--- DIRECTIVES ---
a: According to the piece on bi visibility, on what day does Bi visibility day fall?
b: What are all the forms of harm that the piece on bi visibility names as part of the prejudice and discrimination the community experiences?
c: Could you go on with the piece on bi visibility, picking up right after its last sentence?

--- SOURCE ---

Why Bi Visibility Matters

It is #BiVisibilityWeek in the UK, with Bi visibility day on Thursday, September 23rd. Around the world events will be held to celebrate the lives of multisexual people, and in particular those who identify as bi. Celebration is important, but, there is also the need to highlight the prejudice and discrimination which the community experiences, from high rates of microaggressions to frightening levels of rape, sexual assault and domestic violence.

These are the statistics.

These are the lives of bi people of all genders, with a starkness that rightly reflects the fact that words get in the way here. We have to pause, reflect, consider, weep, mourn, then determine that this has to change.

--- RECORD EXCERPTS ---

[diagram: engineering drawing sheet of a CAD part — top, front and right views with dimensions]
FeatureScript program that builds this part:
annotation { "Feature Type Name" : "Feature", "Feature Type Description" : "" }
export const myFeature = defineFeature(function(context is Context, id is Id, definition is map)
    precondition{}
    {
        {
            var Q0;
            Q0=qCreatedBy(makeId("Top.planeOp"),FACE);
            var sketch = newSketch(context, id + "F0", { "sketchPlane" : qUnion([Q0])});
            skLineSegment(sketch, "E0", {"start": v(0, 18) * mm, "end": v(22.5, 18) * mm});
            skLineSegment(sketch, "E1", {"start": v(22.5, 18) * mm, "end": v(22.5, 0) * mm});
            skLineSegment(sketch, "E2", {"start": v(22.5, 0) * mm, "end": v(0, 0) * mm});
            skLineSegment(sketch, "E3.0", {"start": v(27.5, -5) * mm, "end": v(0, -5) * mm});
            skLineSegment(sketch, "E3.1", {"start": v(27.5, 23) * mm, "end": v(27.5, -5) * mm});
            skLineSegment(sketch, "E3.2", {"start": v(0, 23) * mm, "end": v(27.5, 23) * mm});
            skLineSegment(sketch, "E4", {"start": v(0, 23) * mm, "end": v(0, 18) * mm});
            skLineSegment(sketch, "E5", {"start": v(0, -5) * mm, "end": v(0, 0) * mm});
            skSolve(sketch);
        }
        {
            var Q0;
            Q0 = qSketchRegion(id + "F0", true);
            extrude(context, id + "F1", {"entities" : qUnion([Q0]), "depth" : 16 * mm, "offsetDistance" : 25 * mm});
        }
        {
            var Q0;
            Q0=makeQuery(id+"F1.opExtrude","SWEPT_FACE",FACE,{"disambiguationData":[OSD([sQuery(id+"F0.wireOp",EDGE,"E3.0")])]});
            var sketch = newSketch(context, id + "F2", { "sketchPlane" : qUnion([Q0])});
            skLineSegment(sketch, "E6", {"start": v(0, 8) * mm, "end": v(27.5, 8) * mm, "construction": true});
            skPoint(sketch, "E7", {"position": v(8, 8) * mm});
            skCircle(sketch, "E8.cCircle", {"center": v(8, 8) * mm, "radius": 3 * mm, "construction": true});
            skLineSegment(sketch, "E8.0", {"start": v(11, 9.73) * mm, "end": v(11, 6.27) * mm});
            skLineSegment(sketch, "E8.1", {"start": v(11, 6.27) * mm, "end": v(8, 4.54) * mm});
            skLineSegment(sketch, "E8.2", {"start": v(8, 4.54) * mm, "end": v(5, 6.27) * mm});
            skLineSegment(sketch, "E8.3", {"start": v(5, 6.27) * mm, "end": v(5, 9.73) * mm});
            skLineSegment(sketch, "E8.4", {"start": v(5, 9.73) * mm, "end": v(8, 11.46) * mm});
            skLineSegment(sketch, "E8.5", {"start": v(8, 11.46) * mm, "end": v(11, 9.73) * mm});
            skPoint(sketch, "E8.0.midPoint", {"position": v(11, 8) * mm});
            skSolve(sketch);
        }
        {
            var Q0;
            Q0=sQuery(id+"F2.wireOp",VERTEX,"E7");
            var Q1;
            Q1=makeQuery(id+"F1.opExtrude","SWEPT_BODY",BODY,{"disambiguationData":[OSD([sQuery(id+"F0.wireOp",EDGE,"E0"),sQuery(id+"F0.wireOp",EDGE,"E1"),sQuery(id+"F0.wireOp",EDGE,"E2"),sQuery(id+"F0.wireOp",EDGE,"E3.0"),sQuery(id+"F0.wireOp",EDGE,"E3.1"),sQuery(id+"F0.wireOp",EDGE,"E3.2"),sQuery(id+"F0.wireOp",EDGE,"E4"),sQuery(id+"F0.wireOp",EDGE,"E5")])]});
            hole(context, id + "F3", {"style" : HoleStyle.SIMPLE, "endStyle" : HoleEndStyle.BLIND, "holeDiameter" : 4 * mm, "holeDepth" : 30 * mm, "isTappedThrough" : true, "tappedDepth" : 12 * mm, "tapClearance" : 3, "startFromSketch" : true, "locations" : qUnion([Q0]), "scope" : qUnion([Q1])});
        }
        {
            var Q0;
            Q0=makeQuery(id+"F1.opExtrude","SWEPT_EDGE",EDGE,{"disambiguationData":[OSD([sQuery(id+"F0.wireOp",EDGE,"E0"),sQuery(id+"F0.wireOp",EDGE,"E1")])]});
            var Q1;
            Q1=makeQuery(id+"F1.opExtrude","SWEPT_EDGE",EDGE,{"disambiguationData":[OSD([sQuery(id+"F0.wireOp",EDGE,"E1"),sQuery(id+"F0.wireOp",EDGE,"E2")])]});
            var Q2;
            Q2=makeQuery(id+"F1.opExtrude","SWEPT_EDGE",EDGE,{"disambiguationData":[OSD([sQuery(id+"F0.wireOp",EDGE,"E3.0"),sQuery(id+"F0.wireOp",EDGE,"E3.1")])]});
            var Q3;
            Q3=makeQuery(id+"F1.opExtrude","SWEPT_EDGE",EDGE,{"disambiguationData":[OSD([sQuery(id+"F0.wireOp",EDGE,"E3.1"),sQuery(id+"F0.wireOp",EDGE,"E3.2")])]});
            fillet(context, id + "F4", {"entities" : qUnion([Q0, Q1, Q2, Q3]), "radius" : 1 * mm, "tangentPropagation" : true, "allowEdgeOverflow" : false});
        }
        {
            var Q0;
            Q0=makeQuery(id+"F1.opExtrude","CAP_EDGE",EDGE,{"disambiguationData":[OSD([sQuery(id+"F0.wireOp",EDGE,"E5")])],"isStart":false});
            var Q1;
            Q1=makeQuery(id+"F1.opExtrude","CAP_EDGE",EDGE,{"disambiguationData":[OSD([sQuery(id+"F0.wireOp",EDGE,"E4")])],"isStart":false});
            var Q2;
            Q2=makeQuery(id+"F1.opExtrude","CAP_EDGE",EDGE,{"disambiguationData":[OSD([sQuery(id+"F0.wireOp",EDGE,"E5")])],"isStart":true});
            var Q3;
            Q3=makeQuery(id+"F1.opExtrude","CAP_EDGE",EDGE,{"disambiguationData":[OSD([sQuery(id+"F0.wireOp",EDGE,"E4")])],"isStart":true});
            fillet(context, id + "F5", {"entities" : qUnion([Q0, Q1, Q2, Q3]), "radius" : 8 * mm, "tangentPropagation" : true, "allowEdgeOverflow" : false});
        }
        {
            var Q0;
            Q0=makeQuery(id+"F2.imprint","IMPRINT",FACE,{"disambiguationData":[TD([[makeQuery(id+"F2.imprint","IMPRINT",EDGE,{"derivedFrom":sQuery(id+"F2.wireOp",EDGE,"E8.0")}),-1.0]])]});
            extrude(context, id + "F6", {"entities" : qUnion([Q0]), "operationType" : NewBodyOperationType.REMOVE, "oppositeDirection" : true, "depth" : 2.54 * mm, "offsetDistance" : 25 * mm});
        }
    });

--- SOLVED PROBLEMS ---
a: Thursday, September 23rd.

b: Microaggressions, rape, sexual assault, and domestic violence.

c:
Fluidity, multiplicity, a refusal to sit in neat binaries seems to challenge white western society in a way which results in the above statistics. A woman cant actually be attracted to more than one gender, she must be a slut. A man cant actually be attracted to more than one gender, he must be up for it, at any time, with anyone. No one of any gender could actually be multi-attracted and faithful – so the narrative builds up of bi people as hypersexualised and deceitful. As we are all more than one identity, intersecting oppression and marginalization means the impact is heightened for those who are black, or disabled, or trans, or not white western and privileged.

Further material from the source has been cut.